GDPR: It’s good for your charity

1 Mar 2018 Nick Garbutt    Last updated: 8 Mar 2018

The GDPR will be good for your charity
The GDPR will be good for your charity

Neil Wilson, Information Officer at NICVA, argues that GDPR will bring benefits for the Third Sector.

We’ve known for years how important data would be in all our futures, so why the panic over GDPR?

I’m about to confess an unpopular opinion. GDPR – if done right – has the potential to be a real positive for charities.

We’ve known for a long time that data is an increasingly important asset. More important, some say, than oil in terms of its value to the economy. A charity sector without data would be a very different place. Take away the data and you would be left with a very large pool of fundraisers and marketers doing very little, and a whole range of services delivered far less effectively. For starters.

Arguably dubious comparisons with oil don’t end with data’s value. There are obligations too. While the production and transport of oil and its derivatives is highly regulated in order to limit those catastrophic oil spills that used to be commonplace, the spillage of data is an increasingly regular occurrence. According to the UK government. 46% of businesses have been the victims of some form of cyber attack, many of which result in personal data being stolen. Charities aren’t immune. Government and the Charity Commission for England and Wales have warned that charities need to do more.

While prosecutable offences already exist under the current Data Protection Act, the GDPR, which goes live (in the Form of the Data Protection Bill 2017) on 25 May, largely reflects how important data has become in the last 20 years and places clear obligations on us with regards to how we use data and what our obligations are.

Now at this point you may be suffering from GDPR fatigue. It seems like everyone is selling compliance. Your social media feeds are probably rife with it. But here’s the thing that nobody seems to be mentioning.  Why is this an opportunity for charities?
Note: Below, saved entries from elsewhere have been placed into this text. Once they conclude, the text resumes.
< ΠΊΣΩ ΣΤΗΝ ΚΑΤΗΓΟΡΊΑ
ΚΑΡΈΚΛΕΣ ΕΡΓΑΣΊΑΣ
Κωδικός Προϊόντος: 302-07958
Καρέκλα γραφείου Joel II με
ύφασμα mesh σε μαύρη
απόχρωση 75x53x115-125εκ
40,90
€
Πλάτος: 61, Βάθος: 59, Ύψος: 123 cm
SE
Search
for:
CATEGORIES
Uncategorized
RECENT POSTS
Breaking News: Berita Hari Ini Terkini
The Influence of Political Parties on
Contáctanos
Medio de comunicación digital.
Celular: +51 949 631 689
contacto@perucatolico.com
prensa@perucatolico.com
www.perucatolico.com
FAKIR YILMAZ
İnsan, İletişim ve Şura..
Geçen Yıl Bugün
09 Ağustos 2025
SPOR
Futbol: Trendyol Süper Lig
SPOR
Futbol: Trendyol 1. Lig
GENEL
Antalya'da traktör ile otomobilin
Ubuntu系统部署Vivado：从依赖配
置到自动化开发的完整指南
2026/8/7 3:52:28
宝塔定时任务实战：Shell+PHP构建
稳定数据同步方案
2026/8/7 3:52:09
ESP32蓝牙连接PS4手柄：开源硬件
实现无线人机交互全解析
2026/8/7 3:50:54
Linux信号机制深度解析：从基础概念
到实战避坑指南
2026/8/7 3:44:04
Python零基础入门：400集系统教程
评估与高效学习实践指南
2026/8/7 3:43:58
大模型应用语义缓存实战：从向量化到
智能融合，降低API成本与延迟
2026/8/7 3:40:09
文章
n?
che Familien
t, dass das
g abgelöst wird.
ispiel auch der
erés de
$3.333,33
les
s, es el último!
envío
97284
It’s because of the thing we’re all concerned with – trust.

Shaking up your communications and data management processes will not only keep you safe from the, really quite severe, fines that are contained within the legislation but will increase your bond with those you serve.

GDPR needn’t be a matter of keeping on the straight and narrow but could instead be an opportunity to make a series of sustainable changes that will have a positive and long-lasting effect on the sector.

Trust levels in charities tend to fluctuate wildly.  Research by nfpSynergy put trust at 64% at the start of 2017, 55% over the summer and 60% at the end. Charities finished 2017 as the fifth most trusted institution. Two years previously, amidst reams of negative stories about CEO pay, they had been twelfth.

Our trust levels in Northern Ireland are consistently higher. In 2016 the Charity Commission for Northern Ireland put 79% of the public with a medium to high level of trust in charities. In the same year nfpSynergy reported that 62% of the public in Northern Ireland trust charities “a great deal” or “quite a lot”.

However, trust levels here are equally volatile. They run the risk of plummeting with every scandal, leading to decreased giving and levels of engagement that may never recover. But while most negative stories seem to involve larger charities that are basically ‘letting the side down’, GDPR could change the narrative.

With the risks of non-compliance supposedly higher in smaller charities who may struggle to implement the changes they need to, GDPR poses a unique type of risk. So what to do?

The demands of the GDPR are reasonably straightforward if you view them as a means to increase the levels of trust between your charity and the public. It shouldn’t be too hard to relate, after all. You might be a prospective data controller or a secretly resentful trustee today but tomorrow you’re an individual whose details are currently being processed by any number of charities, businesses or government organisations.

It’s not that long since a major scandal erupted around the sharing of donor data between charities and wealth screeners. The ICO imposed only modest fines, mostly because they didn’t think that donors would wear larger ones, and another blow was dealt to the sector’s reputation. Imagine if you were one of the donors whose information had been shared and had been bombarded by unsolicited mail.

The GDPR states that every organisation must be able to demonstrate that it processes data fairly, conforms to data protection by design and puts limits on data retention. You should put the correct processes in place. Keeping a record of every data processing activity, carrying out privacy impact assessments and securely deleting the data of non-responsive contacts will not only keep you compliant but will demonstrate to your people that you take protecting their data seriously.

GDPR also demands that privacy notices are clear. Where the data goes will have to be unambiguously described and opt-in will have to be the default, rather than opt-out. Not only are clearer notices important in getting people to trust you with their data but they are a great chance to explain why you’re using their data and why they should allow you to process it. Charities should seek to explain why I should allow them to process my activity on their website because transparency is good.

Finally, GDPR will place limits on who you communicate with. By accident, if not by design, compliance will ensure that you’re only targeting those engaged by your campaigns. This is good, because it limits the amount of communicating you do which could be termed spammy. This in turn reduces the risk of restrictions being placed on email service providers and sign ups to the Mail and Telephone Preference Services. In short, you’ll be communicating better, smarter and lessening the chance of the field narrowing for the industry as a whole.